*Collected material*:

=-=-=

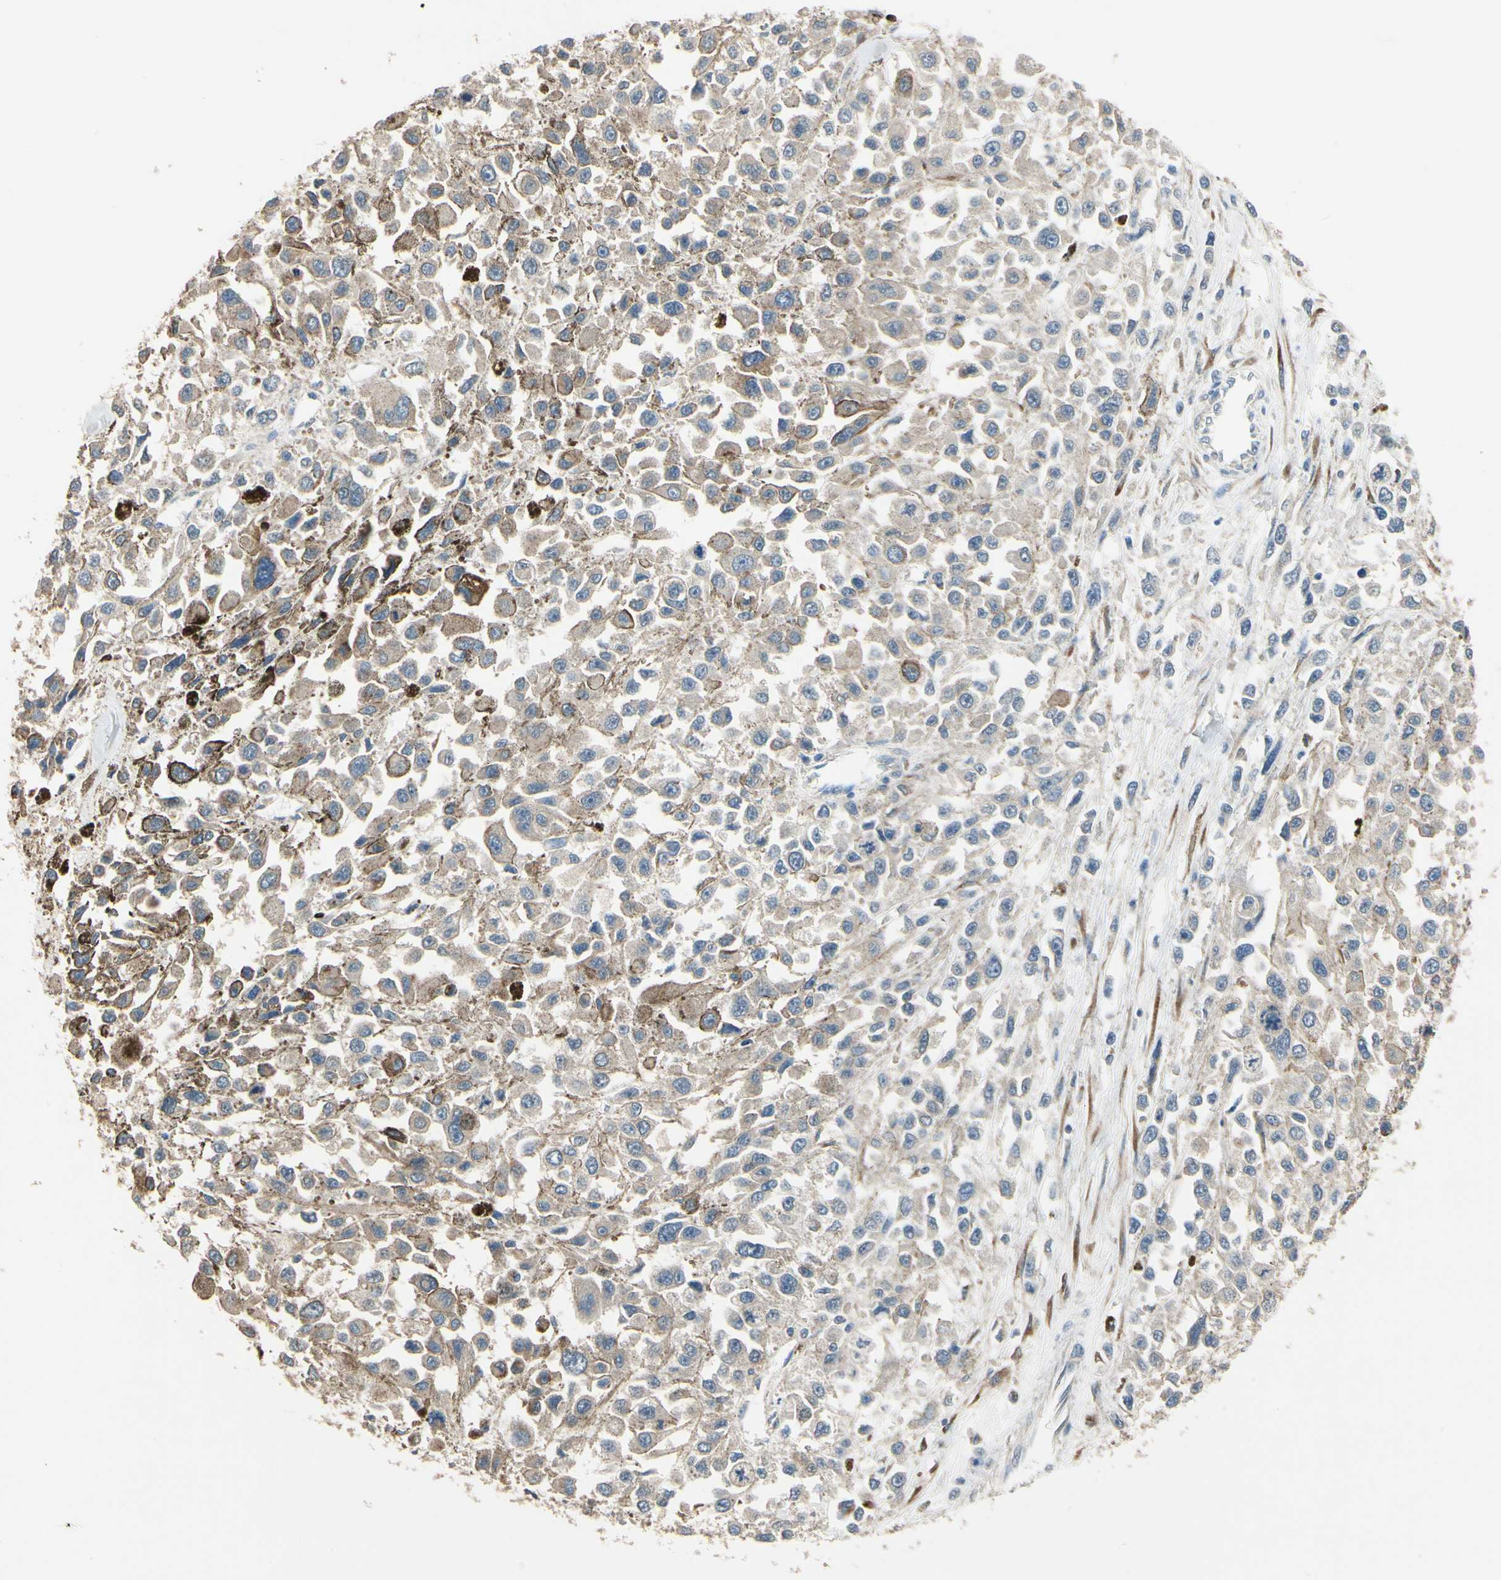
{"staining": {"intensity": "negative", "quantity": "none", "location": "none"}, "tissue": "melanoma", "cell_type": "Tumor cells", "image_type": "cancer", "snomed": [{"axis": "morphology", "description": "Malignant melanoma, Metastatic site"}, {"axis": "topography", "description": "Lymph node"}], "caption": "Malignant melanoma (metastatic site) stained for a protein using immunohistochemistry exhibits no positivity tumor cells.", "gene": "CGREF1", "patient": {"sex": "male", "age": 59}}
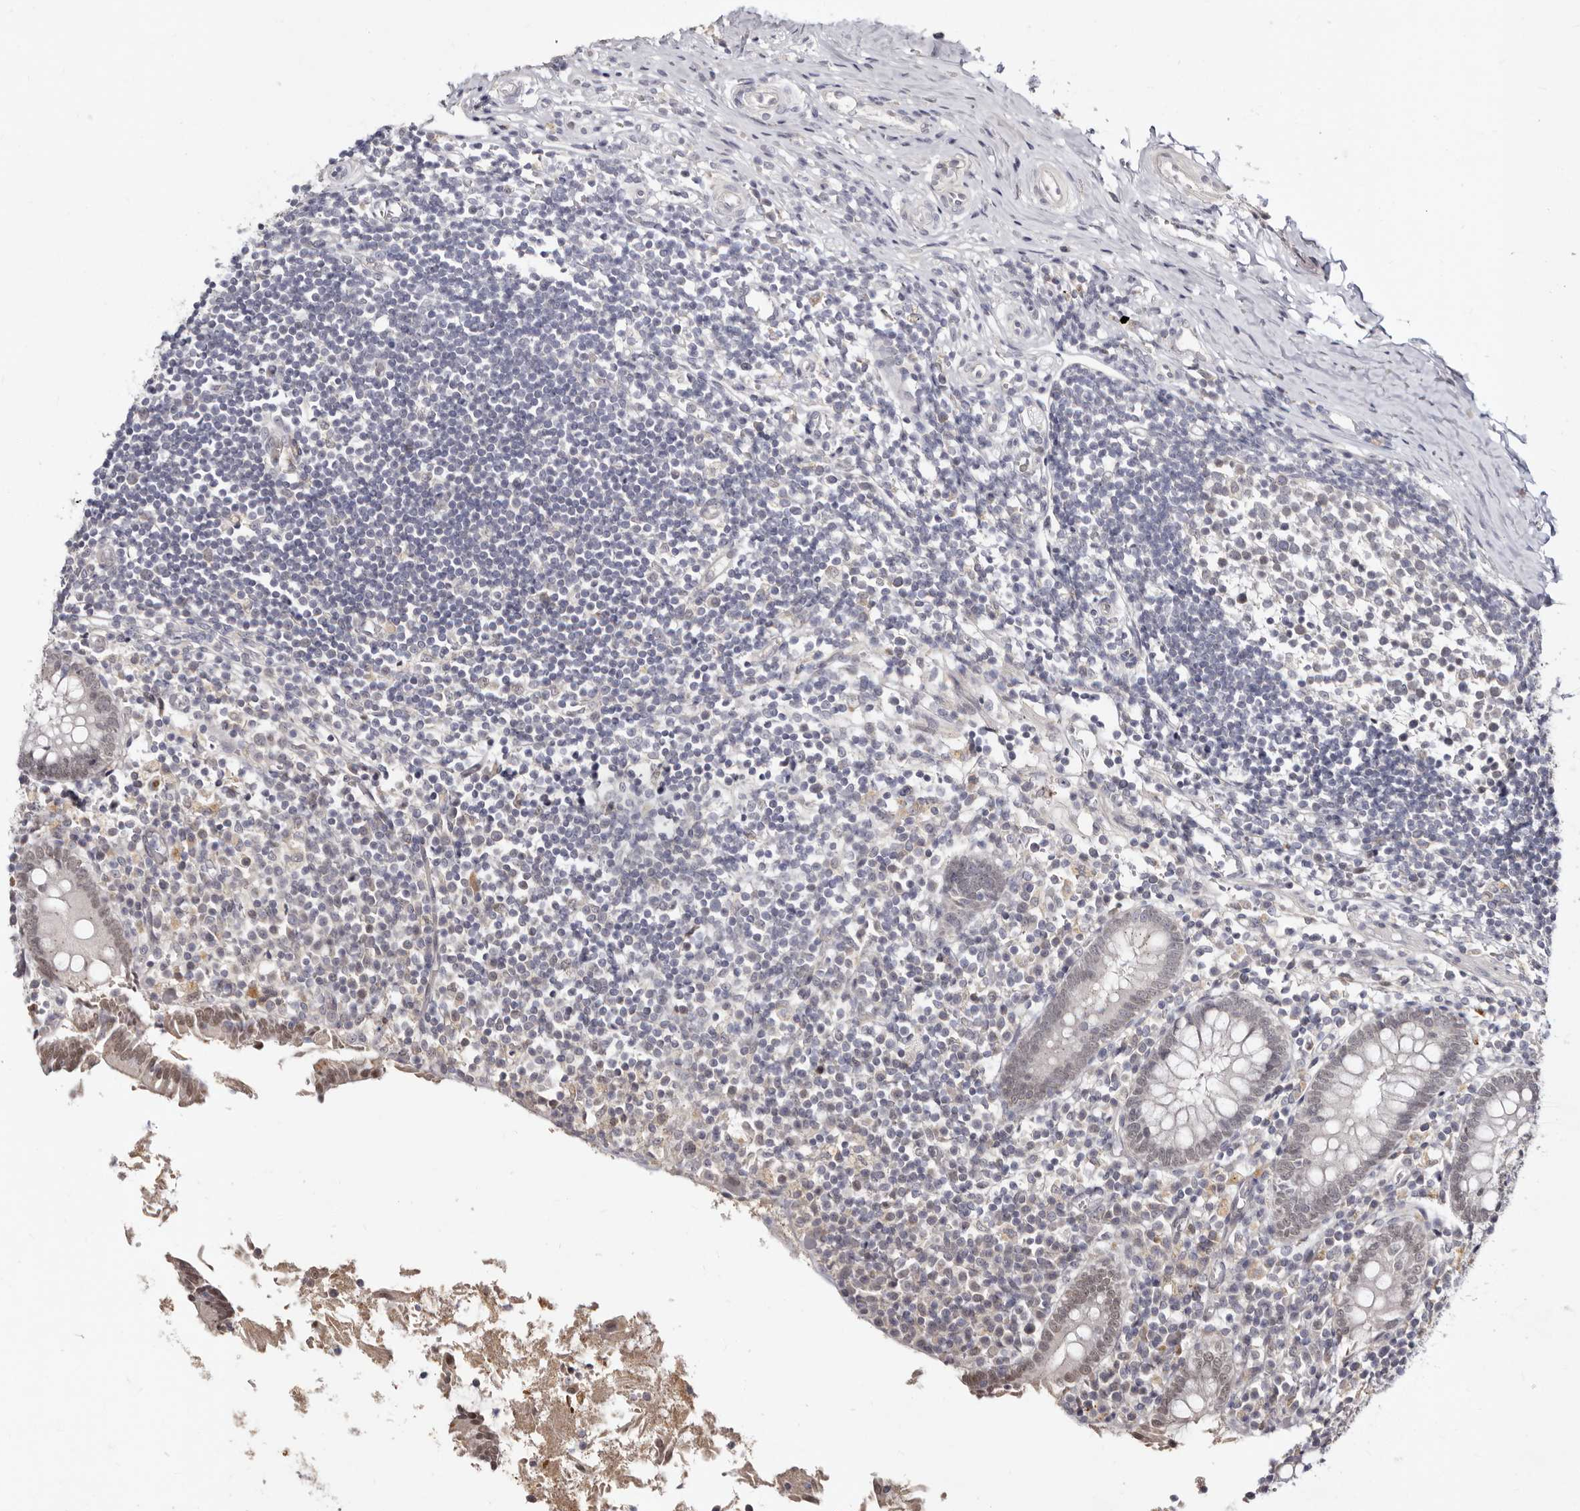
{"staining": {"intensity": "moderate", "quantity": "<25%", "location": "nuclear"}, "tissue": "appendix", "cell_type": "Glandular cells", "image_type": "normal", "snomed": [{"axis": "morphology", "description": "Normal tissue, NOS"}, {"axis": "topography", "description": "Appendix"}], "caption": "An immunohistochemistry histopathology image of unremarkable tissue is shown. Protein staining in brown highlights moderate nuclear positivity in appendix within glandular cells.", "gene": "LCORL", "patient": {"sex": "female", "age": 17}}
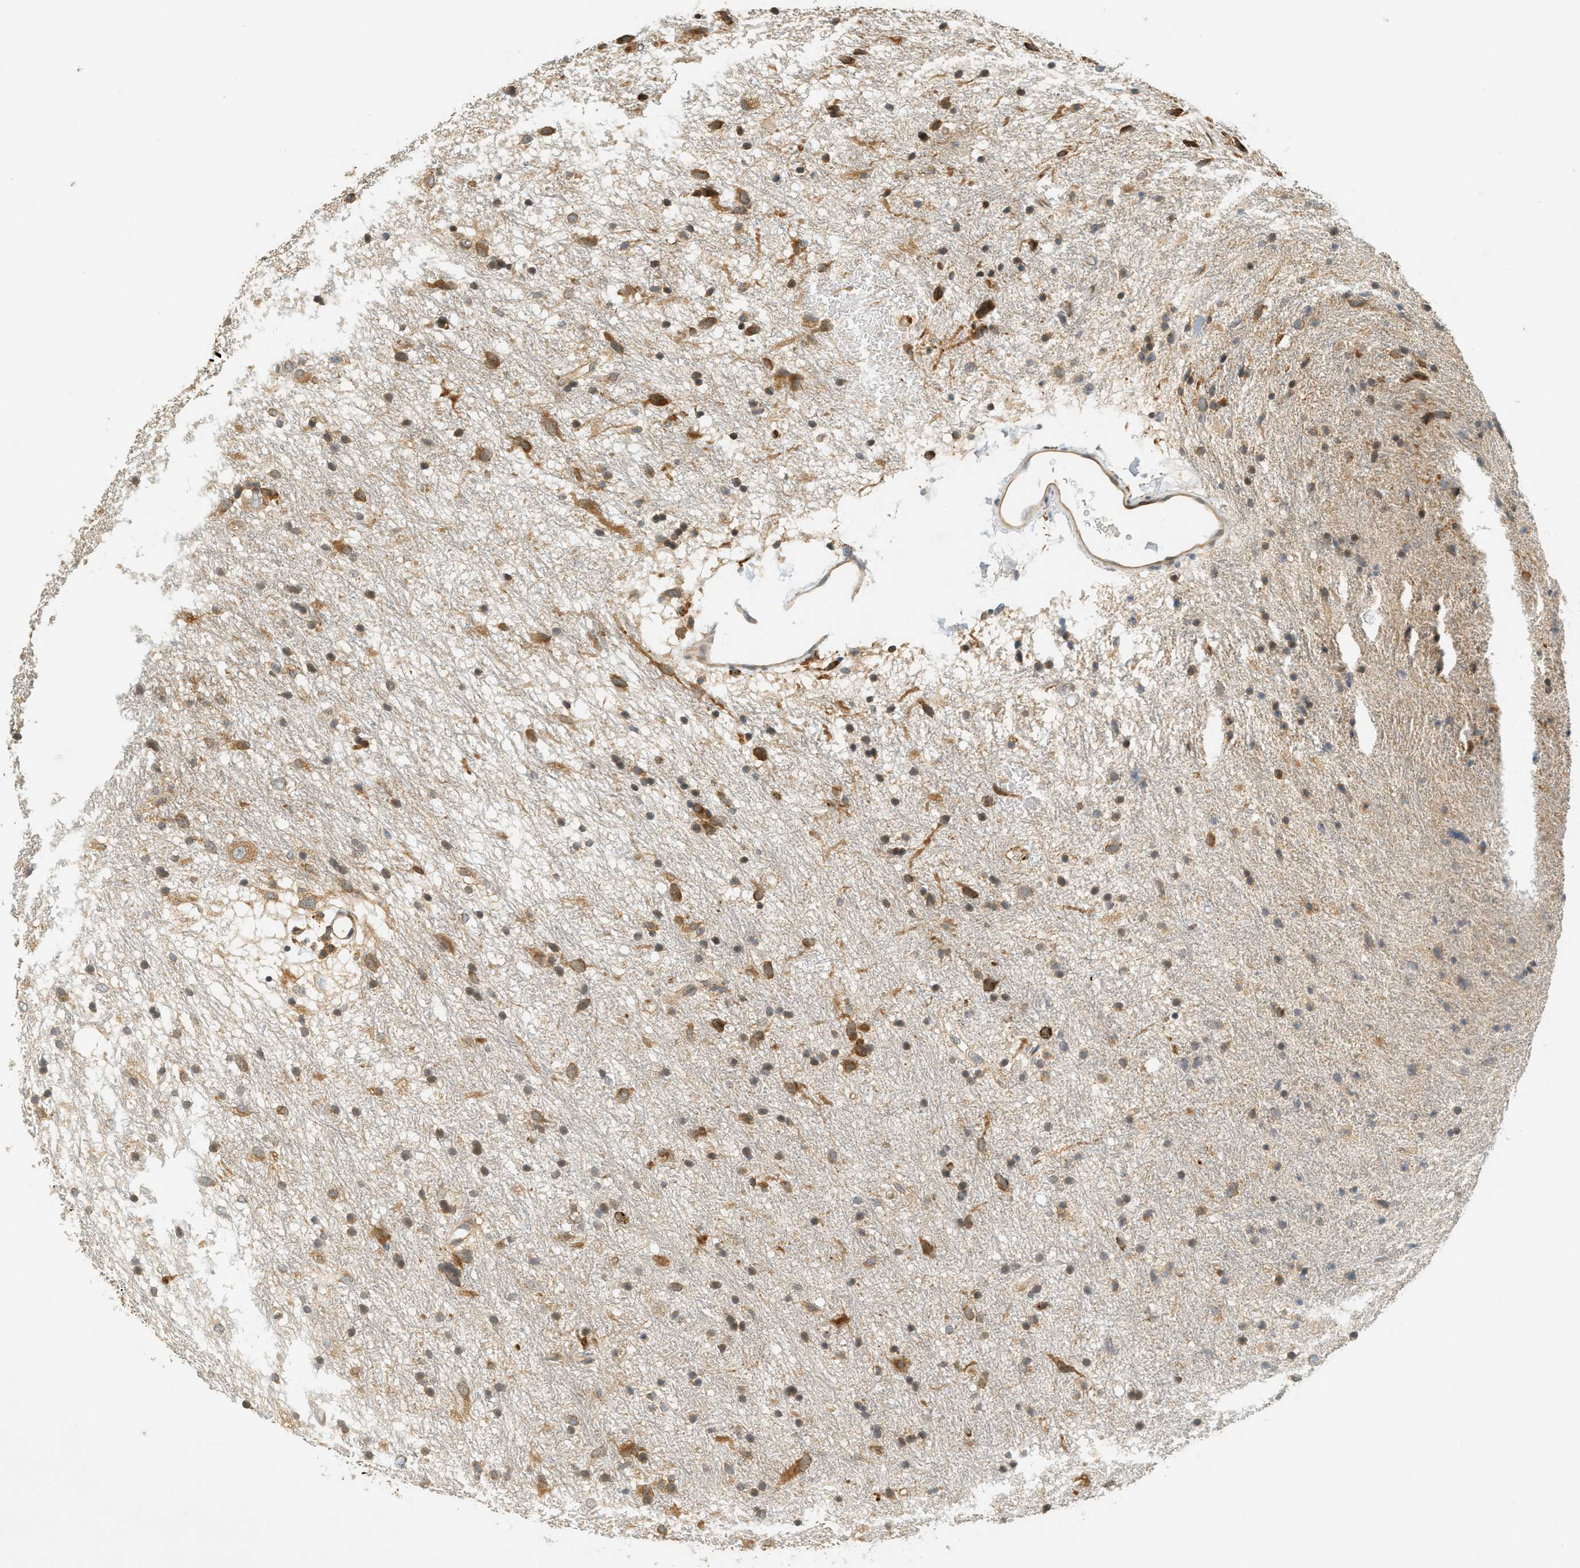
{"staining": {"intensity": "moderate", "quantity": "25%-75%", "location": "cytoplasmic/membranous"}, "tissue": "glioma", "cell_type": "Tumor cells", "image_type": "cancer", "snomed": [{"axis": "morphology", "description": "Glioma, malignant, Low grade"}, {"axis": "topography", "description": "Brain"}], "caption": "Human malignant glioma (low-grade) stained with a protein marker shows moderate staining in tumor cells.", "gene": "PDK1", "patient": {"sex": "male", "age": 77}}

=-=-=

*What to work on*: For each line above, output its wording exactly and leave out any picture.

*Response to the task*:
{"staining": {"intensity": "negative", "quantity": "none", "location": "none"}, "tissue": "melanoma", "cell_type": "Tumor cells", "image_type": "cancer", "snomed": [{"axis": "morphology", "description": "Malignant melanoma, Metastatic site"}, {"axis": "topography", "description": "Lymph node"}], "caption": "Malignant melanoma (metastatic site) stained for a protein using immunohistochemistry exhibits no positivity tumor cells.", "gene": "CGREF1", "patient": {"sex": "male", "age": 59}}
{"staining": {"intensity": "moderate", "quantity": "<25%", "location": "nuclear"}, "tissue": "appendix", "cell_type": "Glandular cells", "image_type": "normal", "snomed": [{"axis": "morphology", "description": "Normal tissue, NOS"}, {"axis": "topography", "description": "Appendix"}], "caption": "An immunohistochemistry histopathology image of unremarkable tissue is shown. Protein staining in brown highlights moderate nuclear positivity in appendix within glandular cells.", "gene": "LCORL", "patient": {"sex": "female", "age": 17}}
{"staining": {"intensity": "moderate", "quantity": "25%-75%", "location": "cytoplasmic/membranous"}, "tissue": "glioma", "cell_type": "Tumor cells", "image_type": "cancer", "snomed": [{"axis": "morphology", "description": "Glioma, malignant, Low grade"}, {"axis": "topography", "description": "Brain"}], "caption": "Human malignant glioma (low-grade) stained with a protein marker shows moderate staining in tumor cells.", "gene": "PDK1", "patient": {"sex": "male", "age": 77}}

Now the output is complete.